Text zur Analyse
********************

Ein Freudenfeuer für die Marke

Buchkritik:

„Good bye Logo“ von Neil Boorman –  

Passend zur Krise erscheint ein kleiner Bestseller als preiswertes Taschenbuch: „Good bye Logo – Wie ich lernte, ohne Marken zu leben“. Das Buch war in England und auch als Hardcover in Deutschland schon erfolgreich, weil es auf den ersten Blick einen Nerv traf. Viele Menschen sind skeptisch geworden gegenüber den Verheißungen der Konsumkultur, da kommt ein Marken-kritisches Buch gerade recht.

Das Buch ist aber kein Leitfaden zum „Stilvollen Verarmen“ (um einen deutschen Bestsellter zu zitieren), liefert also keine praktischen Tipps, wie man Geld sparen kann. Der Autor Neil Boorman erzählt vielmehr in einem Tagebuch, wie er – als einstiger Markenfetichist, der gerade auch Luxus-Label bevorzugte – sich entschließt, zumindest für einen bestimmten Zeitraum ohne Marken zu leben. Die Markenprodukte in seinem Besitz wird er am Ende in einem reinigenden Feuer verbrennen, seinen Alltag will er mit No-Name-Produkten bewältigen.

Sein Ziel ist es, die eigene Identität nicht mehr durch teure Produkte und prestigeträchtige Zeichen zu bestimmen. Bei der ganzen Aktion denkt er darüber nach, was ihm und anderen Marken eigentlich bedeuten und welche Hilfe sie ihm tatsächlich für sein Leben leisten. Die Story hört sich also ganz nach der richtigen Erbauungslektüre für LOHAS, Verbraucherschützer und Globalisierungsgegner an. Ironischer Weise ist das Buch aber eigentlich das genaue Gegenteil eines markenkritischen Pamphlets.

********************

Fragen zum Material
#1 Wiederhole aus der Buchkritik wörtlich die Stelle zwischen „Das Buch ist“ und „mit No-Name-Produkten bewältigen.“, beide eingeschlossen.
#2 Wandle in der Auflistung die Zeilen zwischen der Zeile mit „ного (промышленного) парка“ und der Zeile mit „facebook - otwiera się w nowej karcie“, beide eingeschlossen, in eine JSON-Liste von Strings um. Jede Zeile wird ein eigener String, Leerzeilen fallen weg.
Die Auflistung hat mit der Buchkritik nichts zu tun.

********************

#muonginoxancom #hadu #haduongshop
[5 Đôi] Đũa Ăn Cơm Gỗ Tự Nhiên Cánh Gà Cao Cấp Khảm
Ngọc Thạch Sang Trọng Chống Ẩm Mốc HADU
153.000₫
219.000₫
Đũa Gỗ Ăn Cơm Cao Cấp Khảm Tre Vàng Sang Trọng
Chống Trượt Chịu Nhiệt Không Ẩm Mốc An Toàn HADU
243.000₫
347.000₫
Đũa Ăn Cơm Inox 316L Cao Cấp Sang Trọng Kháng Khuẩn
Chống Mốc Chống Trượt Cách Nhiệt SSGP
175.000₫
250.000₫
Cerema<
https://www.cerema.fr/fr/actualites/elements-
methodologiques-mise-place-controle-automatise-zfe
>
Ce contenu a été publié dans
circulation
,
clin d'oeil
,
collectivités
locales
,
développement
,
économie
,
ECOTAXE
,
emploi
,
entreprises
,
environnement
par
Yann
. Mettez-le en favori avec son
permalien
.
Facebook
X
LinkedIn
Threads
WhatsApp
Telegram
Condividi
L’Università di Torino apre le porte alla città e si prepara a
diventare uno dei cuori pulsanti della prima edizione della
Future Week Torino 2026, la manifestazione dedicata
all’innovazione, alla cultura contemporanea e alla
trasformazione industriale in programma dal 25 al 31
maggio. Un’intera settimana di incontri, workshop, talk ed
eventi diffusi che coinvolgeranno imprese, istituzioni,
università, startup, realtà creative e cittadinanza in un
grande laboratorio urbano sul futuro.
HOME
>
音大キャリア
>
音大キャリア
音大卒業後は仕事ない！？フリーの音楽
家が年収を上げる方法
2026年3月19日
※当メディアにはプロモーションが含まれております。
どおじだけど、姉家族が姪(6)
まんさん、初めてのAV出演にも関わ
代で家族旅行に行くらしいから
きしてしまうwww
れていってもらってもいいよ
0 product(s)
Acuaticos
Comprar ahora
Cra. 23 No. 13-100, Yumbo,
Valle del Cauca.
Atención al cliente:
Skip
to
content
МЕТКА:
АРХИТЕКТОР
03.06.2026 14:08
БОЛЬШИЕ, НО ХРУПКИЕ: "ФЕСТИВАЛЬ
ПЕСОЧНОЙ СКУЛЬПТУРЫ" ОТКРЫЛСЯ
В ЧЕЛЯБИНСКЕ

********************

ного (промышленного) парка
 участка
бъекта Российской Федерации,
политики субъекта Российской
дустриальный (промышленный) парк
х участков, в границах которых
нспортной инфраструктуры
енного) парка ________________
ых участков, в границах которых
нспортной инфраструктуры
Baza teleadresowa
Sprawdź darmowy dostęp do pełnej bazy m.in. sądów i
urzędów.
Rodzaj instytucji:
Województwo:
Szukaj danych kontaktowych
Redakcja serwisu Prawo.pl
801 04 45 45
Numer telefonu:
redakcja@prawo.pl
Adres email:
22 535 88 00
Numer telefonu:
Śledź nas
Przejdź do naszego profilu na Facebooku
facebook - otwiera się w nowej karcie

********************

Gelöste Aufgaben
#1
Das Buch ist aber kein Leitfaden zum „Stilvollen Verarmen“ (um einen deutschen Bestsellter zu zitieren), liefert also keine praktischen Tipps, wie man Geld sparen kann. Der Autor Neil Boorman erzählt vielmehr in einem Tagebuch, wie er – als einstiger Markenfetichist, der gerade auch Luxus-Label bevorzugte – sich entschließt, zumindest für einen bestimmten Zeitraum ohne Marken zu leben. Die Markenprodukte in seinem Besitz wird er am Ende in einem reinigenden Feuer verbrennen, seinen Alltag will er mit No-Name-Produkten bewältigen.

#2
[
  "ного (промышленного) парка",
  " участка",
  "бъекта Российской Федерации,",
  "политики субъекта Российской",
  "дустриальный (промышленный) парк",
  "х участков, в границах которых",
  "нспортной инфраструктуры",
  "енного) парка ________________",
  "ых участков, в границах которых",
  "нспортной инфраструктуры",
  "Baza teleadresowa",
  "Sprawdź darmowy dostęp do pełnej bazy m.in. sądów i",
  "urzędów.",
  "Rodzaj instytucji:",
  "Województwo:",
  "Szukaj danych kontaktowych",
  "Redakcja serwisu Prawo.pl",
  "801 04 45 45",
  "Numer telefonu:",
  "redakcja@prawo.pl",
  "Adres email:",
  "22 535 88 00",
  "Numer telefonu:",
  "Śledź nas",
  "Przejdź do naszego profilu na Facebooku",
  "facebook - otwiera się w nowej karcie"
]